European Technical Advisers recordsThe European Technical Advisers was a private American advisory organization created in the spring and summer of 1919 by Herbert Hoover, head of the American Relief Administration, in response to concerns that post-peace treaty demobilization of the Central European network of military advisers would leave a serious vacuum in the coordination of highly-complicated economic and technical functions. Technological novelty, governmental disorganization and international antagonisms, as well as wartime disruption of industrial infrastructures, were major problems threatening the rapid re-establishment of economic stability in the area.
Mr. Hoover suggested the establishment of a consulting organization in each country, supported by the funds of the respective governments (usually taken from reparations remittances). The technical advisers were agents of the countries in which they worked; however, their efforts were supported by offices in New York and Paris, staffed by American Relief Administration (A.R.A.) personnel, and supervised by a Board of Trustees. Mr. Hoover was the first Chairman of the Board, but upon his becoming Commerce Secretary in the Harding Administration, this function was divided between W.B. Poland and Edgar Rickard. Colonel James A. Logan, Jr. headed the Paris agency, which served as an important liasion between the technical advisers, the A.R.A., the Reparations Commission and other Allied authorities headquartered in Paris.

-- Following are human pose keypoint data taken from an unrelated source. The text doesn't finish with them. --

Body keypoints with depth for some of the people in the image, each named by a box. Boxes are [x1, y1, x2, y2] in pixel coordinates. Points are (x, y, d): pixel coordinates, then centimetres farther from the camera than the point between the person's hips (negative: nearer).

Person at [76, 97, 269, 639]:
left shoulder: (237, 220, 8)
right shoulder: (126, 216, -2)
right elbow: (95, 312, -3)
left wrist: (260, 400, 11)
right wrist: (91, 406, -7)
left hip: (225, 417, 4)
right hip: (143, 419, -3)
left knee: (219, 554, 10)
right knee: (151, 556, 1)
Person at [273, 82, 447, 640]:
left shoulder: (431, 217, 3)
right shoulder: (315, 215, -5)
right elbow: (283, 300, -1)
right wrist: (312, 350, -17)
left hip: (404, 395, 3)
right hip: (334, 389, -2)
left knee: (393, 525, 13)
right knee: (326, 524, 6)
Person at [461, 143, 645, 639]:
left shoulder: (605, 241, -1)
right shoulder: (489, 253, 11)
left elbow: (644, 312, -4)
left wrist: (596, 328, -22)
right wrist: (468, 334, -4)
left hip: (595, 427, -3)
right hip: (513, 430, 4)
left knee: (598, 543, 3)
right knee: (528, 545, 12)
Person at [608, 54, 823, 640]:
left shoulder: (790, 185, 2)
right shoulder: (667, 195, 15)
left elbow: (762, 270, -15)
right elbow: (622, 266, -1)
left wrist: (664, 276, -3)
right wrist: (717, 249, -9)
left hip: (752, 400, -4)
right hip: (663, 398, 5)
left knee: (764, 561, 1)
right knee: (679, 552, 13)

The technical advisers were primarily responsible for generating reports and recommendations, but they often served important executive functions as well, particularly in negotiating with other countries and in conferring with officials and businessmen. Theoretically, each mission had a technical adviser, a food adviser and a financial adviser; in actuality, the focus was on mining, manufacturing, transportation, and industry. Of prime importance was the condition of the railways: the technical advisers worked on problems relating to procurement of adequate rolling stock, transportation of food and fuel, incorporation of regional networks, and evaluation of tariffs, import and export licensing, rates, administrative organization, and schedules. The advisers also dealt with similar problems relating to the production and distribution of coal and oil, as well as other commodities (textiles, timber, sugar, grain); their coordinative efforts also greatly aided the A.R.A. in providing relief aid within these areas. After two years, sufficient progress had been made to allow the official termination of the missions in late 1921-early 1922.